++++ Testo selezionato ++++
Nuovo Codice della crisi d’impresa e dell’insolvenza

22 gennaio 2019

 

NUOVO CODICE DELLA CRISI D’IMPRESA E DELL’INSOLVENZA

Il Consiglio dei Ministri del 10 gennaio 2019 ha approvato, in via definitiva, il decreto legislativo che introduce il nuovo Codice della crisi d’impresa e dell’insolvenza in attuazione della legge delega (legge n. 155/2017).

Obiettivo principale della riforma

L’obiettivo principale della riforma è quello di consentire alle imprese in difficoltà finanziaria di ristrutturarsi in una fase precoce, per evitare l’insolvenza e proseguire l’attività.

Sono state stabilite delle misure premiali per l’imprenditore che presenta istanza tempestiva di accesso alla composizione della crisi e che ne ha seguito in buona fede le indicazioni, ovvero ha proposto tempestivamente domanda di accesso a una delle procedure regolatrici della crisi. I benefici riconosciuti, cumulabili tra loro, sono in particolare:

riduzione alla misura legale degli interessi che maturano sui debiti tributari dell’impresa durante la procedura di composizione assistita della crisi e sino alla sua conclusione;

riduzione delle sanzioni tributarie e degli interessi sui debiti tributari

proroga del termine fissato dal giudice per il deposito della proposta di concordato preventivo o dell’accordo di ristrutturazione dei debiti

l’inammissibilità alla proposta di concordato preventivo in continuità aziendale concorrente con quella da lui presentata, se il professionista incaricato attesta che la proposta del debitore assicura il soddisfacimento dei creditori chirografari in misura non inferiore al 20% dell’ammontare complessivo dei crediti.
++++
Compito 1 | Riproduci senza modifiche la parte del testo sul nuovo Codice della crisi d’impresa che si apre con le parole contenenti "riduzione alla misura" e si chiude con "complessivo dei crediti.".
Compito 2 | In base al testo sul nuovo Codice della crisi d’impresa, indica con sì o no se ciascuna affermazione è corretta, citando testualmente le parole decisive. (a) Il decreto legislativo è stato approvato in via definitiva dal Consiglio dei Ministri del 10 gennaio 2019. (b) I benefici riconosciuti all’imprenditore non possono essere cumulati tra loro. (c) La soglia minima di soddisfacimento dei creditori chirografari indicata è il 30% dell’ammontare complessivo dei crediti.
Compito 3 | Secondo il testo sul nuovo Codice della crisi d’impresa, in attuazione di quale legge delega è stato introdotto il decreto legislativo?
Le righe costituiscono materiale separato, indipendente dal testo sul nuovo Codice della crisi d’impresa.
++++ Dati di origine ++++
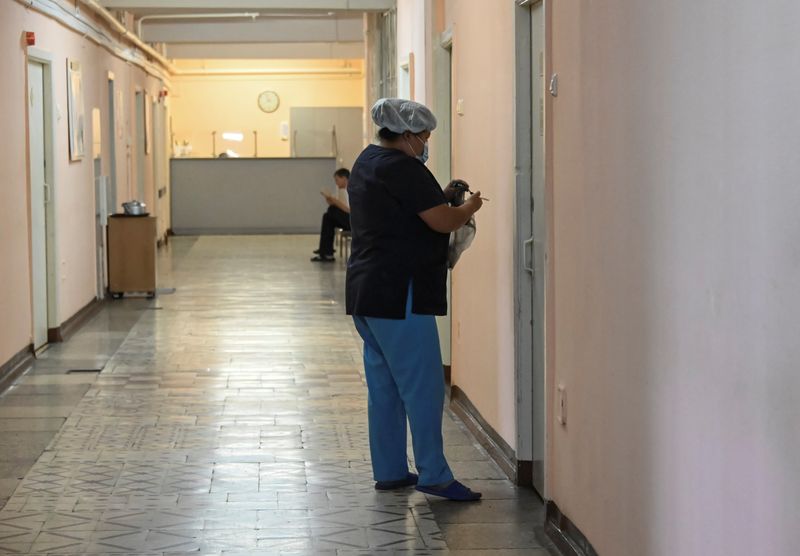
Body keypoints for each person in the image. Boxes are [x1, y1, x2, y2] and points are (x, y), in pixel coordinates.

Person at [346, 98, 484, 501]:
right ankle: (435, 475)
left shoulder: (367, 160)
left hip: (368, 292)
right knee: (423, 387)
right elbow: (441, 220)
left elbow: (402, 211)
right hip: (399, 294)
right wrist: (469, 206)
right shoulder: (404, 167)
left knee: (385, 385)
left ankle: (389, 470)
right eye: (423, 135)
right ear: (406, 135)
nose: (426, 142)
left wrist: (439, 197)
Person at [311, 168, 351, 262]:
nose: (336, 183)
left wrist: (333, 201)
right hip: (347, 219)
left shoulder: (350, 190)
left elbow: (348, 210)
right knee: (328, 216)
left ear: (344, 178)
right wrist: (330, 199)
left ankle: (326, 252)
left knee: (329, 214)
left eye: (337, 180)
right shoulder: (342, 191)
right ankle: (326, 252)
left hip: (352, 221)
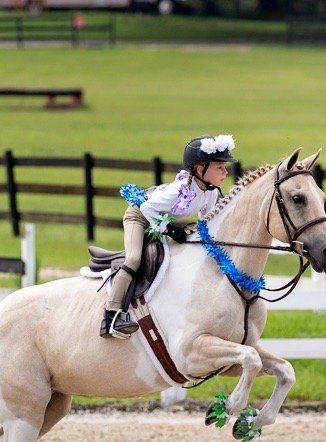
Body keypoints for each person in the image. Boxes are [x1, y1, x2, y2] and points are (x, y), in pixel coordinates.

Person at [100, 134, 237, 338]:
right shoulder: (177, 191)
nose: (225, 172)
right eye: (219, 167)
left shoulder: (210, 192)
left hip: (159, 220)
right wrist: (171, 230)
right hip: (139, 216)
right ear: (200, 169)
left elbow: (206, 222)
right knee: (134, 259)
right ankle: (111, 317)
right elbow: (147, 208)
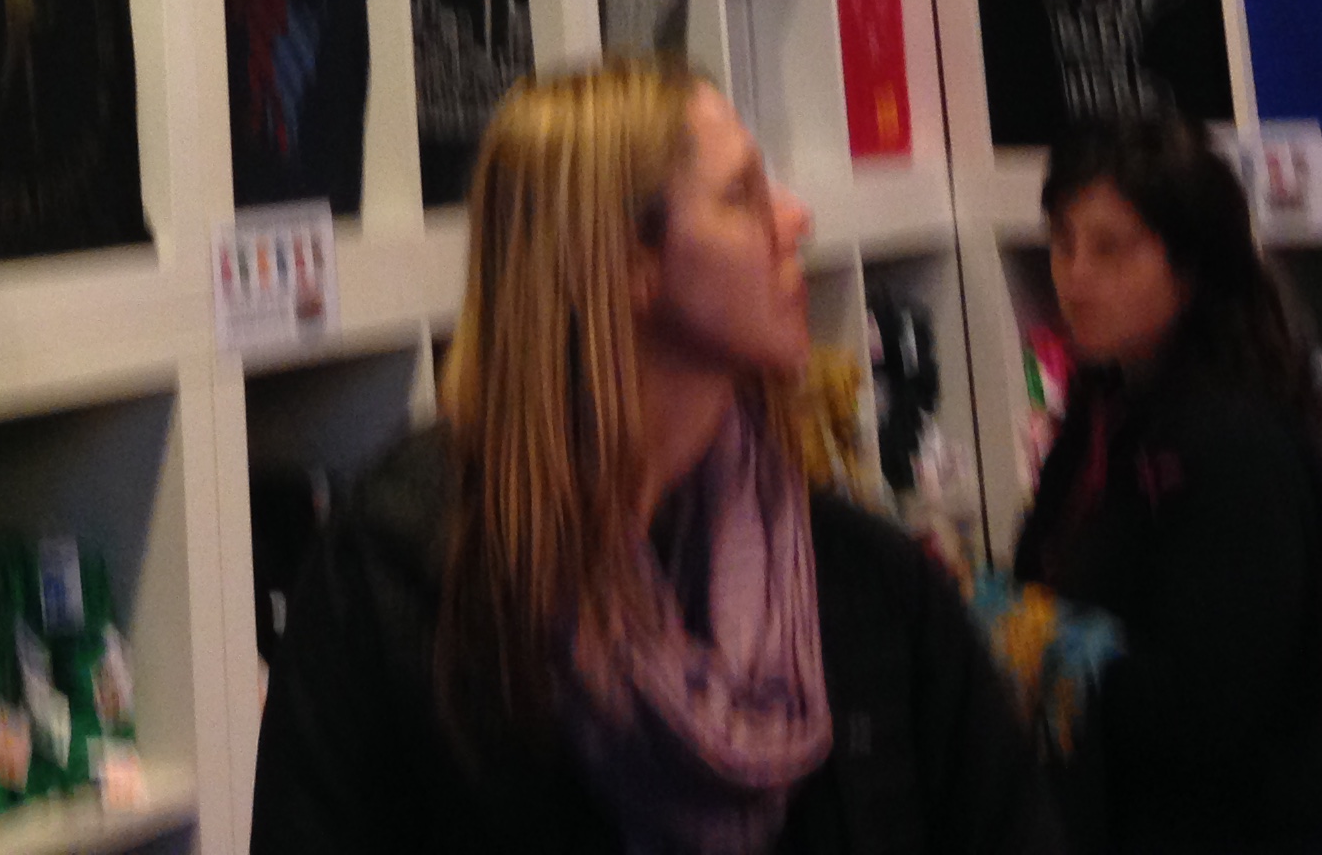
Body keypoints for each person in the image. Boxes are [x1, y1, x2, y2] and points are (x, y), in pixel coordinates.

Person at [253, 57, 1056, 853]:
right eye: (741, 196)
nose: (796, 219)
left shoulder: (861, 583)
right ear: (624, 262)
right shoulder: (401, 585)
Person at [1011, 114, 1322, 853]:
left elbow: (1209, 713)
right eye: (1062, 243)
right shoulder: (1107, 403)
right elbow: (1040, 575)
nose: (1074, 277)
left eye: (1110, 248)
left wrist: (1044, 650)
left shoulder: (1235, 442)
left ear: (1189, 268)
++++
Spazio risposta 1 |
riduzione alla misura legale degli interessi che maturano sui debiti tributari dell’impresa durante la procedura di composizione assistita della crisi e sino alla sua conclusione;

riduzione delle sanzioni tributarie e degli interessi sui debiti tributari

proroga del termine fissato dal giudice per il deposito della proposta di concordato preventivo o dell’accordo di ristrutturazione dei debiti

l’inammissibilità alla proposta di concordato preventivo in continuità aziendale concorrente con quella da lui presentata, se il professionista incaricato attesta che la proposta del debitore assicura il soddisfacimento dei creditori chirografari in misura non inferiore al 20% dell’ammontare complessivo dei crediti.

Spazio risposta 2 |
(a) Sì: «Il Consiglio dei Ministri del 10 gennaio 2019 ha approvato, in via definitiva, il decreto legislativo»
(b) No: «I benefici riconosciuti, cumulabili tra loro»
(c) No: «in misura non inferiore al 20% dell’ammontare complessivo dei crediti»

Spazio risposta 3 | La legge n. 155/2017.